Martin Banks from Bloor Research recently described his vision of ‘reintermediation’, where end-users will purchase an end-to-end service from a single service provider with the different components delivered by a number of companies. This new SaaS intermediary will manage the relationships necessary to deliver the end-to-end service that a business signs up for. This model certainly seems plausible if larger vendors do not make the grade. It also negates worries over integration over various important business SaaS IT services. Any intermediary would naturally want to work with its preferred SaaS vendors to make sure their products worked seamlessly together. For example if a CRM system cannot integrate with financial IT to feed projected sales into financials data, its utility is much reduced.
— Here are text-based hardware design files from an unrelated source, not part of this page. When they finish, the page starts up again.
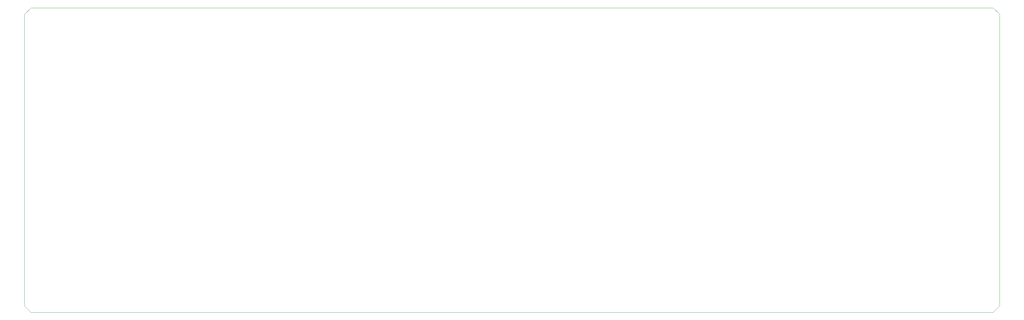
<source format=gbr>
%TF.GenerationSoftware,KiCad,Pcbnew,5.1.6*%
%TF.CreationDate,2020-07-10T22:02:12+02:00*%
%TF.ProjectId,zedekiel,7a656465-6b69-4656-9c2e-6b696361645f,rev?*%
%TF.SameCoordinates,Original*%
%TF.FileFunction,Profile,NP*%
%FSLAX46Y46*%
G04 Gerber Fmt 4.6, Leading zero omitted, Abs format (unit mm)*
G04 Created by KiCad (PCBNEW 5.1.6) date 2020-07-10 22:02:12*
%MOMM*%
%LPD*%
G01*
G04 APERTURE LIST*
%TA.AperFunction,Profile*%
%ADD10C,0.050000*%
%TD*%
G04 APERTURE END LIST*
D10*
X20400000Y-113400000D02*
X20400000Y-22400000D01*
X22400000Y-115400000D02*
X20400000Y-113400000D01*
X322400000Y-115400000D02*
X22400000Y-115400000D01*
X324400000Y-113400000D02*
X322400000Y-115400000D01*
X324400000Y-22400000D02*
X324400000Y-113400000D01*
X322400000Y-20400000D02*
X324400000Y-22400000D01*
X22400000Y-20400000D02*
X322400000Y-20400000D01*
X20400000Y-22400000D02*
X22400000Y-20400000D01*
M02*

</source>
The third possibility is of course that of a mega vendor rising from the younger 21st century IT companies. Google, for example, is always a threat to the bigger, less agile players. Salesforce.com’s ‘Force.com’ cloud computing platform also has much potential for delivering a wider reaching service. CODA, a UK based financial software specialist has developed CODA 2go, which offers full SaaS accounting capability represents the first cloud accounting application built Salesforce.com’s cloud computing platform. The likelihood of end-to-end ERP offerings being built through such platforms is high and could prove an attractive option for many companies in the future.

Maria Cappella, CEO of Vialtus Solutions, commented, “With the rise of new uses of technologies like cloud computing, virtualisation and SaaS, procurement professionals will increasingly look for a single provider to provide an end-to-end service, rather than using one provider for their hosting, another providing security (as a service), a third for the connectivity and network provision, and fourth that provides applications like CRM, e-financials/payroll, ERP and e-HR etc.”
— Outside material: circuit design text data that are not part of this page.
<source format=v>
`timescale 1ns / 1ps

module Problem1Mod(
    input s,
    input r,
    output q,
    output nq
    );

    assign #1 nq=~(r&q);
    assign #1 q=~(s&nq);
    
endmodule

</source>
Amid the bustle of what is still a very nascent market, It seems the SaaS world is ripe for experimentation by end users. However, it is still geared largely for the smaller IT user. Indeed, the SME market can take advantage of various benefits by implementing SaaS such as: subscription based pricing taking the initial financial liability away and the ability to access world-class software at a relatively ‘young business stage’, enhancing growth as a result.

However, due to the fact the market still has a lot of growing to do and maturity is low, many signal a word of caution.

Andrew Heather, General Manager EMEA from Tripwire, commented “We must remember that management will always be responsible for protecting company and customer data. It is therefore essential, when moving towards cloud computing that businesses consistently ensure the health of the cloud-provided services. This includes gaining complete confidence that the cloud provider is a viable, stable business with assurances and protections, such as comprehensive risk and security defences in place, to safeguard business data.”

It is clear that, as with anything new, companies must conduct appropriate research and due diligence into the problem, concept and provider before diving in. The movement towards SaaS however, seems set only to increase. But Gartner predicts that “through 2011, fewer than one-third of investments that vendors are making in the cloud will pay off, causing further market consolidation and forcing some providers to go out of business”.

The message is coming across loud and clear. Until the market matures to a greater extent, end-users should keep their wits about them when entering the world of SaaS.